For the second time since 2021, the application category of the German AI Prize is awarded to an institution in Heidelberg. The European Molecular Biology Laboratory (EMBL), a leader in biological research, was honored on September 28 at the Axel Springer House in Berlin for its outstanding achievements in the application of Artificial Intelligence (AI) in science.
EMBL's Director General, Professor Edith Heard, expressed her delight at this recognition: “It's fantastic that our contributions to international AI-based research and scientific development are acknowledged with the 'German AI Prize.'” EMBL, known as Europe's hub for life sciences, was established in 1974 and has grown into a network encompassing 28 countries, with its headquarters in Heidelberg.
Professor Patrick Cramer, President of the Max Planck Society and an EMBL alumnus, highlighted in his laudation EMBL’s creation of a publicly accessible protein database encompassing all 200,000 protein structures, praising the institute's practice of open science.

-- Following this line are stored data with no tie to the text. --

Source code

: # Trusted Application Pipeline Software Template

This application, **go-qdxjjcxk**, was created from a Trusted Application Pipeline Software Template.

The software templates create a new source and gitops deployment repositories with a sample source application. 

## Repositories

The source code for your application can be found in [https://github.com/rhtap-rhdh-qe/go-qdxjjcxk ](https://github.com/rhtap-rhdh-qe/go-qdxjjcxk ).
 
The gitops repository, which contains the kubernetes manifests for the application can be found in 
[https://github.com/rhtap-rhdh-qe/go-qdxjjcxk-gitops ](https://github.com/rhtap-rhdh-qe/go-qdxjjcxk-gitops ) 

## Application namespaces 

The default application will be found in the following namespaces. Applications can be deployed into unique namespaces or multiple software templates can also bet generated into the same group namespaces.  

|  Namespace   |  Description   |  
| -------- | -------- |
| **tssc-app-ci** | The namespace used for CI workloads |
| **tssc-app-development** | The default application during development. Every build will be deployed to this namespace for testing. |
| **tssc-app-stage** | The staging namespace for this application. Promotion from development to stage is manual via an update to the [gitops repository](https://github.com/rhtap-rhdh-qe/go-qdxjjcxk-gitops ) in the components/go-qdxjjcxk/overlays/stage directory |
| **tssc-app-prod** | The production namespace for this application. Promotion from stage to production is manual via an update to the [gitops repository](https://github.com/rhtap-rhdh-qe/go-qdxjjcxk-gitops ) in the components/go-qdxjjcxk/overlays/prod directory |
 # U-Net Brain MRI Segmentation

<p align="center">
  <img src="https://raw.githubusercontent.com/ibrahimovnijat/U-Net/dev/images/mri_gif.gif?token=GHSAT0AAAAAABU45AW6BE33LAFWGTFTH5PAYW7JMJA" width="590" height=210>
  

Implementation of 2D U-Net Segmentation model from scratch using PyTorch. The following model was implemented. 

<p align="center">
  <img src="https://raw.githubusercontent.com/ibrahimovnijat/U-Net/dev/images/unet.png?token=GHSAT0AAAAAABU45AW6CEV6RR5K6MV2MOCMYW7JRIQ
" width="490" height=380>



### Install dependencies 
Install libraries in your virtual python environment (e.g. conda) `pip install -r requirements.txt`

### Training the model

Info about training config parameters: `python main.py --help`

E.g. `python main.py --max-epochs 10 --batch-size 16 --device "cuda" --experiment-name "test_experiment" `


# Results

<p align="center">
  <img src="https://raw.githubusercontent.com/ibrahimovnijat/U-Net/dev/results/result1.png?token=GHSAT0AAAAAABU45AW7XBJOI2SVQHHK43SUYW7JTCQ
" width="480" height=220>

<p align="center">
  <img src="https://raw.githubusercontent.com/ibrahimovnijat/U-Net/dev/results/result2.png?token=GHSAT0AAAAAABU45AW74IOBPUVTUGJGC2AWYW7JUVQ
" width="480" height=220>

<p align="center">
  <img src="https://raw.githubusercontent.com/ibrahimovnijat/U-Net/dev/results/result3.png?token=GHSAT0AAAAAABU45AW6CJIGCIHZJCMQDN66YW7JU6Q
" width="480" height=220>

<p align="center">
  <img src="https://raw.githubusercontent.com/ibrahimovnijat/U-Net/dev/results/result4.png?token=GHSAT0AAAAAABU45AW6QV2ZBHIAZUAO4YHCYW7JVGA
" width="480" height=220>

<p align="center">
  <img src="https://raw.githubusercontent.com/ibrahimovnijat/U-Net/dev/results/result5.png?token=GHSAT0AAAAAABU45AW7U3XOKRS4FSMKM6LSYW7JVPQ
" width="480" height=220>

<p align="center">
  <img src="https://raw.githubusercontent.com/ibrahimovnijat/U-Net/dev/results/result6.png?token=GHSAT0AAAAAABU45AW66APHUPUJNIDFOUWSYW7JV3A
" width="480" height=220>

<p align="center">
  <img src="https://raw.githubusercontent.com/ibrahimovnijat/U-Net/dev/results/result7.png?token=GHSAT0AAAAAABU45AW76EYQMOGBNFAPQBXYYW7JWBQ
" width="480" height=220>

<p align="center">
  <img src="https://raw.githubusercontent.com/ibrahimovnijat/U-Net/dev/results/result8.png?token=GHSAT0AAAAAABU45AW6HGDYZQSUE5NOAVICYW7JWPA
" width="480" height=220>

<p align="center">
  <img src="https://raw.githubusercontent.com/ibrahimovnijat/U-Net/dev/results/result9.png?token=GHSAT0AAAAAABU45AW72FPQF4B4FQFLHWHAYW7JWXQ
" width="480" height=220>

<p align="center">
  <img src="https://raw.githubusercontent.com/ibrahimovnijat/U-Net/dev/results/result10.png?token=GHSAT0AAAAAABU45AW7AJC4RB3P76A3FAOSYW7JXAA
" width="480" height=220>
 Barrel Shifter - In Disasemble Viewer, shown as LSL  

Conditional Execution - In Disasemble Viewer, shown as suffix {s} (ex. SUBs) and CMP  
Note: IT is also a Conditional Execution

EMBL focuses on deciphering DNA and processing complex biological data sets using AI. Professor Oliver Stegle, a team leader at EMBL Heidelberg, emphasized the importance of AI in understanding and analyzing cellular imagery and genetic data, which are vital for biomedical basic research.
This research has direct implications for medical practice and contributes to the development of new drugs and vaccines. Ewan Birney, Deputy Director-General of EMBL, emphasized the need to bring the importance of basic research closer to a wider audience and to initiate discussions about new technologies and their societal impact.
With its innovative work and focus on ethical aspects and international standards in AI application, EMBL sets benchmarks in the scientific community. The renewed recognition with the German AI Prize underscores the institute's leading role in AI-based biological research.